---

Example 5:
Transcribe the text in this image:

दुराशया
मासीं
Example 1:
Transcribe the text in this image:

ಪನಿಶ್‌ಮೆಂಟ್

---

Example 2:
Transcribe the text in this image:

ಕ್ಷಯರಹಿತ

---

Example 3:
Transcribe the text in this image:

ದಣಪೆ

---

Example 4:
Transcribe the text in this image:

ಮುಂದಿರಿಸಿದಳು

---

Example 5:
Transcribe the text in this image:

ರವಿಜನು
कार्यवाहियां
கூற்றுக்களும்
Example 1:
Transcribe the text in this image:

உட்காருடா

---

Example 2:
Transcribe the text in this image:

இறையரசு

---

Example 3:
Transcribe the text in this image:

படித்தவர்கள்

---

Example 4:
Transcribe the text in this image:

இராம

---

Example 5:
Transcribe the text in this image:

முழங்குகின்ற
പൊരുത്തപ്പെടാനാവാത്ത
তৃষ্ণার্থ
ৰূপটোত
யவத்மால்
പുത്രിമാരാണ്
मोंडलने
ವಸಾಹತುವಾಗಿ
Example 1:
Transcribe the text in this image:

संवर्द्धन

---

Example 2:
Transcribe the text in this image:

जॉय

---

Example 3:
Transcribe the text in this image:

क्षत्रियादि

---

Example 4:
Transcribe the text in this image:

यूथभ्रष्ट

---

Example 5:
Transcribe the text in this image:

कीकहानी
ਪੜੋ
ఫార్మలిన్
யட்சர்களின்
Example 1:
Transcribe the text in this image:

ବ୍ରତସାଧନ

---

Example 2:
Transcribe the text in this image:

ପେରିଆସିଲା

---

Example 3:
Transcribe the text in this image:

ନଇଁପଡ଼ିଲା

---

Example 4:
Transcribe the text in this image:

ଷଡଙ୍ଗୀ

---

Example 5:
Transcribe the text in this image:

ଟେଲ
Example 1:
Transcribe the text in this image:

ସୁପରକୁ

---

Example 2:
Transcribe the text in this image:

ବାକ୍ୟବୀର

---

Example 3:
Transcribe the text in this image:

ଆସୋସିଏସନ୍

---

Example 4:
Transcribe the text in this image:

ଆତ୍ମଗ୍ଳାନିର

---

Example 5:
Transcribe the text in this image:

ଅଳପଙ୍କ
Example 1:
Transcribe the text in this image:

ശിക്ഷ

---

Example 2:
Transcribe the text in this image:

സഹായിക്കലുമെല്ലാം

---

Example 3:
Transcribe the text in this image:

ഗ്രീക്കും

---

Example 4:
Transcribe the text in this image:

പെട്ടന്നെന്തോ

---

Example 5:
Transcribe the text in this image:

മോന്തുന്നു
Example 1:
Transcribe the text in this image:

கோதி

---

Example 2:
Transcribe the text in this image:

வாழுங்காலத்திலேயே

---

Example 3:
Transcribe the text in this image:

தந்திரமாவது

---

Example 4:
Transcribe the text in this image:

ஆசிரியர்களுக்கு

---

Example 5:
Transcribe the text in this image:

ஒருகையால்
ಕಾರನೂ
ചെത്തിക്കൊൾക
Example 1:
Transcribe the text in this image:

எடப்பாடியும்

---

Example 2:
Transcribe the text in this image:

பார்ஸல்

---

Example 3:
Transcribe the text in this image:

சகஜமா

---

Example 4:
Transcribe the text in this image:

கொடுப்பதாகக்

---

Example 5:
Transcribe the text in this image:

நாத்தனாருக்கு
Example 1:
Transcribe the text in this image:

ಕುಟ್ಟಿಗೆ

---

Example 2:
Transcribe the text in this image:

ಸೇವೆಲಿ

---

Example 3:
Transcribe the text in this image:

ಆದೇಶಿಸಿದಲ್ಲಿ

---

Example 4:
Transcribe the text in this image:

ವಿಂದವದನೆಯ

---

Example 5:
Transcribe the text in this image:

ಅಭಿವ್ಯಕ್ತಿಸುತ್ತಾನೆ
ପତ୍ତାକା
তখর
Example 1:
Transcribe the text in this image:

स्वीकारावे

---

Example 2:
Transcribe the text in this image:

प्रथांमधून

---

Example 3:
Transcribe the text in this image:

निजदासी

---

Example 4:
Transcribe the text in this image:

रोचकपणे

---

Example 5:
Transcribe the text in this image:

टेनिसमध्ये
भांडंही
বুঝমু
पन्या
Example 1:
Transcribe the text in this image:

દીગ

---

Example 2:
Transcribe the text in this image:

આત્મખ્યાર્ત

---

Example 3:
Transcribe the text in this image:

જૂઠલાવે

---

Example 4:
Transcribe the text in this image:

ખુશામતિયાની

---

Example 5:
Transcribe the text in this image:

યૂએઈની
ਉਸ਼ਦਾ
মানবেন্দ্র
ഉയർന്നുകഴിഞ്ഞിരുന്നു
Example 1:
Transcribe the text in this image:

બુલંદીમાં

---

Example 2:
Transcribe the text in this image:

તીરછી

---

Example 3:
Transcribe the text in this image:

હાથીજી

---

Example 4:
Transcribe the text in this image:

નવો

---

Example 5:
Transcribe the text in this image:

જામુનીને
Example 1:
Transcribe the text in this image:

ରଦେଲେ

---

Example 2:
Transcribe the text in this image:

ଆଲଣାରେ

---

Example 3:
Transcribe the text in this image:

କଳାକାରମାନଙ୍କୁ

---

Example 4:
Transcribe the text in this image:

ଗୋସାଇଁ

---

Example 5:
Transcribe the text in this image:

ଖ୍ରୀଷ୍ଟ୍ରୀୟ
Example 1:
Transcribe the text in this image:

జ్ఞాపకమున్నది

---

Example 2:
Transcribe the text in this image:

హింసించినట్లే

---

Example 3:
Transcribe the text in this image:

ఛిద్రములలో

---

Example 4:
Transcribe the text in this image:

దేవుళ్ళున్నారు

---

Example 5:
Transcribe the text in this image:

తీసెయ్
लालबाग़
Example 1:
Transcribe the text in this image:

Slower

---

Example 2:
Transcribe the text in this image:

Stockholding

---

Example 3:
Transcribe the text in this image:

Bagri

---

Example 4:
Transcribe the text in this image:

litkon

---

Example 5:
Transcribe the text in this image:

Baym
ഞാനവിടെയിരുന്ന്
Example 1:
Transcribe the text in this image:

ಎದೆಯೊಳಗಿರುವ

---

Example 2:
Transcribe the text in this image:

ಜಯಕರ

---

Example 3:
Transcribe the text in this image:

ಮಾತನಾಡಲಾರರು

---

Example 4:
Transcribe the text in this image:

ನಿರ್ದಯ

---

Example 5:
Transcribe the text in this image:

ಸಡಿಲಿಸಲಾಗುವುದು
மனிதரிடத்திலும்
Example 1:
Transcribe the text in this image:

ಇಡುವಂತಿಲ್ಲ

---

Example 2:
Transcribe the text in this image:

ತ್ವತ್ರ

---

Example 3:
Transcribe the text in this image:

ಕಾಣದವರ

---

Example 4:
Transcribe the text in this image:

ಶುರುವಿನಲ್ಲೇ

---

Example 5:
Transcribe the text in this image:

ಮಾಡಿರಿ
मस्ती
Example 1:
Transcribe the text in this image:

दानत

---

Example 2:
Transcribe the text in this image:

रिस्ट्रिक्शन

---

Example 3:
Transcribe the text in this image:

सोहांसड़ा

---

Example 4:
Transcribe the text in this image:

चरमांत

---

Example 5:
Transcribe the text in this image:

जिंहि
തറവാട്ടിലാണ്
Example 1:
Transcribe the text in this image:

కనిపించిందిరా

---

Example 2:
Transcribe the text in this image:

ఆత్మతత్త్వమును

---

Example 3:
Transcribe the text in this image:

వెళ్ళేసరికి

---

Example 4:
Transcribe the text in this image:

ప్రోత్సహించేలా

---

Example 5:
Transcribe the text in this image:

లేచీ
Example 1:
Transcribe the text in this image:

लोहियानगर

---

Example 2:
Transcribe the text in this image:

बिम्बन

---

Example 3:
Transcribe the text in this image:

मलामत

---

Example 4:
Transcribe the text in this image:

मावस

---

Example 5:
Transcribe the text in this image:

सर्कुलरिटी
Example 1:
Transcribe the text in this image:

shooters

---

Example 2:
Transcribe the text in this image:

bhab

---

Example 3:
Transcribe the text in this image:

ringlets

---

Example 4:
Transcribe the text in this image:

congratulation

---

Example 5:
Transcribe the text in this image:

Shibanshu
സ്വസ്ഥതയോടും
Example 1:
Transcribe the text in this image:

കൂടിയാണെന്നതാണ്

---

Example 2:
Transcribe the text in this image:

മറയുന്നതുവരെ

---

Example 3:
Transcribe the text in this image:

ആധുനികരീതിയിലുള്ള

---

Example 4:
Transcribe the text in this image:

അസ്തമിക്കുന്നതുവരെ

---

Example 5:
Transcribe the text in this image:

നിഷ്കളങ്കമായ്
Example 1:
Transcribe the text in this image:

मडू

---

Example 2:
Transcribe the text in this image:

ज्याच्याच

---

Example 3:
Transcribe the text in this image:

* **Problem statement**
Copy everything from the very start of the records down to and including the line that contains "ಮುಂದಿರಿಸಿದಳು".

* **Answer**
---

Example 5:
Transcribe the text in this image:

दुराशया
मासीं
Example 1:
Transcribe the text in this image:

ಪನಿಶ್‌ಮೆಂಟ್

---

Example 2:
Transcribe the text in this image:

ಕ್ಷಯರಹಿತ

---

Example 3:
Transcribe the text in this image:

ದಣಪೆ

---

Example 4:
Transcribe the text in this image:

ಮುಂದಿರಿಸಿದಳು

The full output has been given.